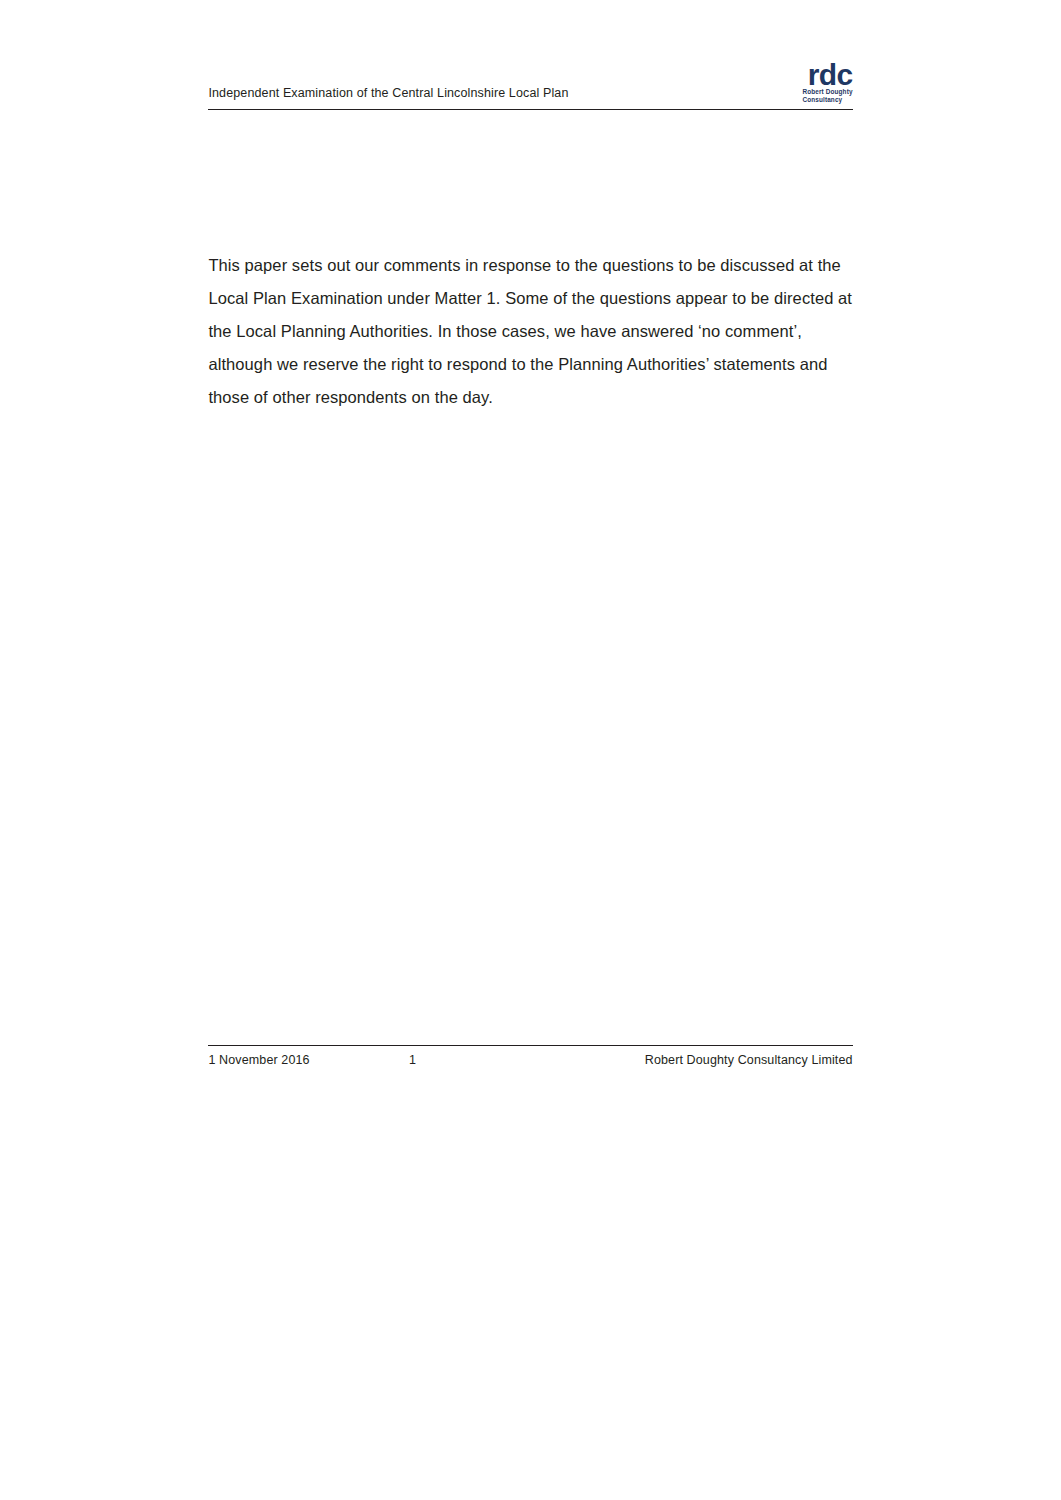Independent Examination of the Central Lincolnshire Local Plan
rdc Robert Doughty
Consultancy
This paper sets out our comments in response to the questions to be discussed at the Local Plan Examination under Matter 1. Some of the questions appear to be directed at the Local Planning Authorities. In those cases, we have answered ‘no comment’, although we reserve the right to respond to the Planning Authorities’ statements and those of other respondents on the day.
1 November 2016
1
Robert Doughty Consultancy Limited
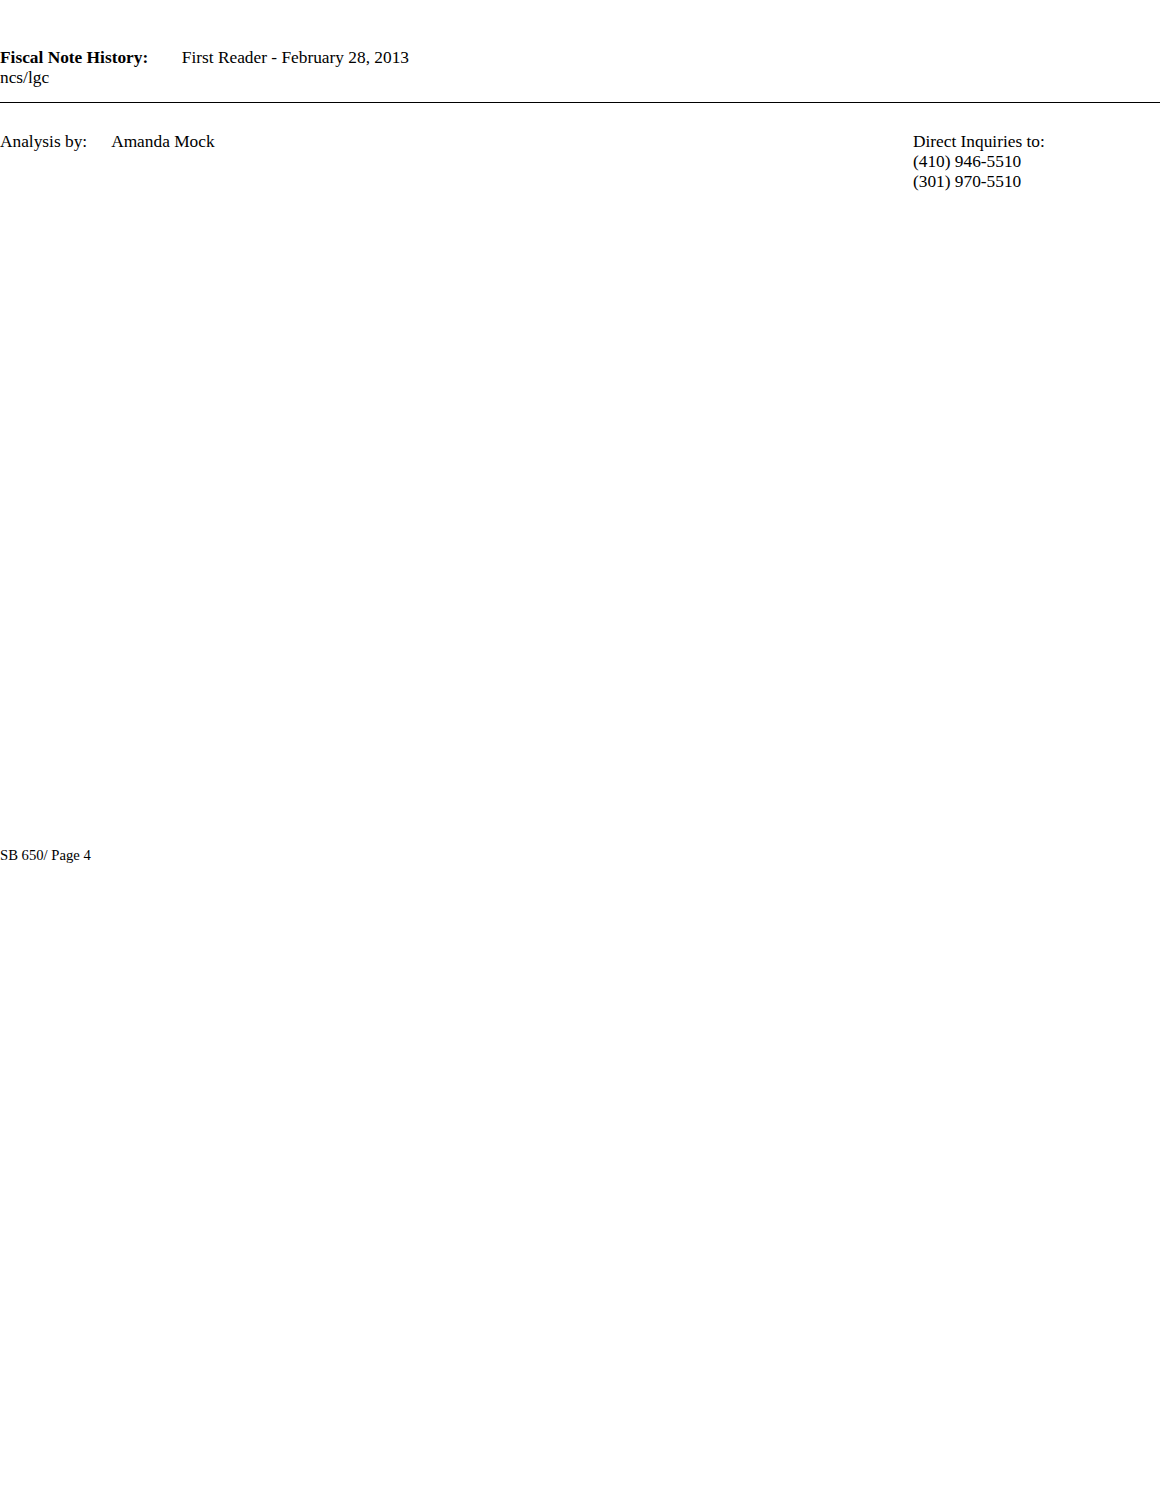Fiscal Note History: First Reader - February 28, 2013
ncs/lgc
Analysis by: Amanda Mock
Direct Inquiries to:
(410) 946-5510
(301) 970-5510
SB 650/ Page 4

(WHAT TO DO): Copy out every entry above, character for character, excluding pictures.

(YOUR SOLUTION):
Independent Examination of the Central Lincolnshire Local Plan
rdc Robert Doughty
Consultancy
This paper sets out our comments in response to the questions to be discussed at the Local Plan Examination under Matter 1. Some of the questions appear to be directed at the Local Planning Authorities. In those cases, we have answered ‘no comment’, although we reserve the right to respond to the Planning Authorities’ statements and those of other respondents on the day.
1 November 2016
1
Robert Doughty Consultancy Limited
Fiscal Note History: First Reader - February 28, 2013
ncs/lgc
Analysis by: Amanda Mock
Direct Inquiries to:
(410) 946-5510
(301) 970-5510
SB 650/ Page 4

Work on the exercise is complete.